> Information given
|---|

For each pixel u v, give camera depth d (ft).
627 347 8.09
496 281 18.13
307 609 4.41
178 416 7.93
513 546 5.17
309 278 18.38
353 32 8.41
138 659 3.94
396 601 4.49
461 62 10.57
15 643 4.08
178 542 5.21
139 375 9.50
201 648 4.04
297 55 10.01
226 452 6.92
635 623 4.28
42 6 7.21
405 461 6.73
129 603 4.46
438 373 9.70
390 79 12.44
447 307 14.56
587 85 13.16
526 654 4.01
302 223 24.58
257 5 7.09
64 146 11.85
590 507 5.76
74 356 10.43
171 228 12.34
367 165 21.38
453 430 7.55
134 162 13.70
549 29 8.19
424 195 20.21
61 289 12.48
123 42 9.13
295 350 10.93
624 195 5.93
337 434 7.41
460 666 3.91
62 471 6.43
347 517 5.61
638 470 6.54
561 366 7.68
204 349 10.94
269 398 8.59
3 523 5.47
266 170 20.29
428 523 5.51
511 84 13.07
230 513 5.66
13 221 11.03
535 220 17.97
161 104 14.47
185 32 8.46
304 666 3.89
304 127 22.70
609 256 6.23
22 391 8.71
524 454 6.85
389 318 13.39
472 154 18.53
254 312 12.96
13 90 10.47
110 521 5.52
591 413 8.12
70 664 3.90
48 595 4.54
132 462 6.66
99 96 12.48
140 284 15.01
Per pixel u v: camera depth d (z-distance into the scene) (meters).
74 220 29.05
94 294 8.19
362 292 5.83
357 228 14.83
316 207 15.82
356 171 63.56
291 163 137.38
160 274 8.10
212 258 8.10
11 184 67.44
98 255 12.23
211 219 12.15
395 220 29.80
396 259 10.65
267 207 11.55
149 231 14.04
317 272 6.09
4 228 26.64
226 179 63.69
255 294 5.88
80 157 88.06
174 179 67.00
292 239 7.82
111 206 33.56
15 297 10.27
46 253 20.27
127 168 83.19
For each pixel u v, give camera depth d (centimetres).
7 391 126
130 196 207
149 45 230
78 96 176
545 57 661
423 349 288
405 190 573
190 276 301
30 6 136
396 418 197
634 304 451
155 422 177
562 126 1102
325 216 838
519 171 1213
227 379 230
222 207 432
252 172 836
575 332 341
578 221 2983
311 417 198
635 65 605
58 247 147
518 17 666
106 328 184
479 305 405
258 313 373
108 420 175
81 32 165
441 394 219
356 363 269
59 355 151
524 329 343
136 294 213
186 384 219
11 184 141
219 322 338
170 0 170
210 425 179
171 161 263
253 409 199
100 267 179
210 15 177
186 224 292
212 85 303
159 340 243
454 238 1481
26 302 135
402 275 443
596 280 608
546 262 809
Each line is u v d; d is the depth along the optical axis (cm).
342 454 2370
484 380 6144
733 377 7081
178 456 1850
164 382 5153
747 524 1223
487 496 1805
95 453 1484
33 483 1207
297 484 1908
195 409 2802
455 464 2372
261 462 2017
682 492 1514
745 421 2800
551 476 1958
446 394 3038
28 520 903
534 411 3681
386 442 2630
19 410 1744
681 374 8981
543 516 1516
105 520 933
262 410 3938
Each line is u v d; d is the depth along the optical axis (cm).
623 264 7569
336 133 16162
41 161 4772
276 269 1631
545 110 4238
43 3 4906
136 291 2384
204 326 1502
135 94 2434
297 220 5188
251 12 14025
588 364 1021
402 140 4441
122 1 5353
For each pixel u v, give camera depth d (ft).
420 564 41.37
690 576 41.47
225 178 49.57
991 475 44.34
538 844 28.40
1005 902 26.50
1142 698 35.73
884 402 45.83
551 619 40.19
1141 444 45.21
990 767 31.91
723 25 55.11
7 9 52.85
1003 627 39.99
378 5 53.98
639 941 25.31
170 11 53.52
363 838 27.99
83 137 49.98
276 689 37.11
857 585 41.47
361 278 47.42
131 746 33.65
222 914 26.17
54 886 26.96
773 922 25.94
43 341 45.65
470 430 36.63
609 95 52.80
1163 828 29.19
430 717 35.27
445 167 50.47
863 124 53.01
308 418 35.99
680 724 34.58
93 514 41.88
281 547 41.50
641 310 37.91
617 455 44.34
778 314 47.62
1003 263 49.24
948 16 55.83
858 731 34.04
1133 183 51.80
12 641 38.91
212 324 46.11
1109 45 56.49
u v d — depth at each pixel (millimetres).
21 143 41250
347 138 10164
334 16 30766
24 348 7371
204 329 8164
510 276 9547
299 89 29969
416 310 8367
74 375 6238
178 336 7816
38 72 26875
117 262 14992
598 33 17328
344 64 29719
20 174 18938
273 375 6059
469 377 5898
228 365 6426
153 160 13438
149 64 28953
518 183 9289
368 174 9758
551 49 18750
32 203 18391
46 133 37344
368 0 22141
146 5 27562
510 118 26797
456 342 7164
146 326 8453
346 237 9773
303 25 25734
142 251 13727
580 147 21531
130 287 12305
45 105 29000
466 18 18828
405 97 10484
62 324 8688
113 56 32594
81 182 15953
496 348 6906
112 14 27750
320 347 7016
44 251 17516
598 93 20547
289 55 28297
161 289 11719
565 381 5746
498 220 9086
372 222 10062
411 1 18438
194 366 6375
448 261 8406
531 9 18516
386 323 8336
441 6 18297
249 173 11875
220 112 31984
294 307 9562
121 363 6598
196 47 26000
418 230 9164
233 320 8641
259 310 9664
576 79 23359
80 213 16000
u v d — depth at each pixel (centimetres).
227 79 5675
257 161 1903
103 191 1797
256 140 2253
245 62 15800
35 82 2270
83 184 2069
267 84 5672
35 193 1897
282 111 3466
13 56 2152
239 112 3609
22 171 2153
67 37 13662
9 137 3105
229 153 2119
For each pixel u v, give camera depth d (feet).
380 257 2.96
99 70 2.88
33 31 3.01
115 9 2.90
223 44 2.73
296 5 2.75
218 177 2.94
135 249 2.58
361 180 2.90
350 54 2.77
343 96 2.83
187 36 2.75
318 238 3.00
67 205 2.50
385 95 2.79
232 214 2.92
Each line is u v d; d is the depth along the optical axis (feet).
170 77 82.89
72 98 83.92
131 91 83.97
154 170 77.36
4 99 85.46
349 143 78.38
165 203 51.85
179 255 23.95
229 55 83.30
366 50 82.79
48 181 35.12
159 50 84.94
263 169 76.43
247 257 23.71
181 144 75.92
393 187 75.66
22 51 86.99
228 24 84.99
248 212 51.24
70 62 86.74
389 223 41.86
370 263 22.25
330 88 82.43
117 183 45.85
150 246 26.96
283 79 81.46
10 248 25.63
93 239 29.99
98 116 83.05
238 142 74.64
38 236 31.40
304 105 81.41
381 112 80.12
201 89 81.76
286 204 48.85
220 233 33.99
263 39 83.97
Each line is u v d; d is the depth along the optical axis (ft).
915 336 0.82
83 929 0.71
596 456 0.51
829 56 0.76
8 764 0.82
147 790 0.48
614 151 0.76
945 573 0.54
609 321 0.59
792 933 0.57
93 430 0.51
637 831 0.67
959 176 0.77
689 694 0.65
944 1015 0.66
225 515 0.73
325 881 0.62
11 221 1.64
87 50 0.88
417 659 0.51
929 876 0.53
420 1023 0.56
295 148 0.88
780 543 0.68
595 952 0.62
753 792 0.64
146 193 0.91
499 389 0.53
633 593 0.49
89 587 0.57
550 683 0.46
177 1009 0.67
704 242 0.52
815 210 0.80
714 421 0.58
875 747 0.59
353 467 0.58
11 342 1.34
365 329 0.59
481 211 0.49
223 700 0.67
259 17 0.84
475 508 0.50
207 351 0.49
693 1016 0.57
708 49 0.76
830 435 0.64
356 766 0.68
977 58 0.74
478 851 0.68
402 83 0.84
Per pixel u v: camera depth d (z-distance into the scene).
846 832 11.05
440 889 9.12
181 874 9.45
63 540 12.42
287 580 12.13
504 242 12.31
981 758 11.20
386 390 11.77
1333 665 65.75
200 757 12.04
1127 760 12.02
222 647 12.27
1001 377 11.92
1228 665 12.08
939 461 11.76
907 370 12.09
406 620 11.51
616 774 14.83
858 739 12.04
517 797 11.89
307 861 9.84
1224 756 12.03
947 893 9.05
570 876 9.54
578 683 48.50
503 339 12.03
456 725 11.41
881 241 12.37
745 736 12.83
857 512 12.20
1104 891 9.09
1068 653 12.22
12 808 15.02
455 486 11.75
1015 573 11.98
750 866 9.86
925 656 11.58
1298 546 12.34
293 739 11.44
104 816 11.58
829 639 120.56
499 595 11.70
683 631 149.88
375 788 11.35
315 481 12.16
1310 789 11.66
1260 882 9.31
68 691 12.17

|---|

> Work task
Which lines above carry the string "centimetres"? Copy those lines.

> Result of this task
For each pixel u v, give camera depth d (centimetres).
u v d — depth at each pixel (centimetres).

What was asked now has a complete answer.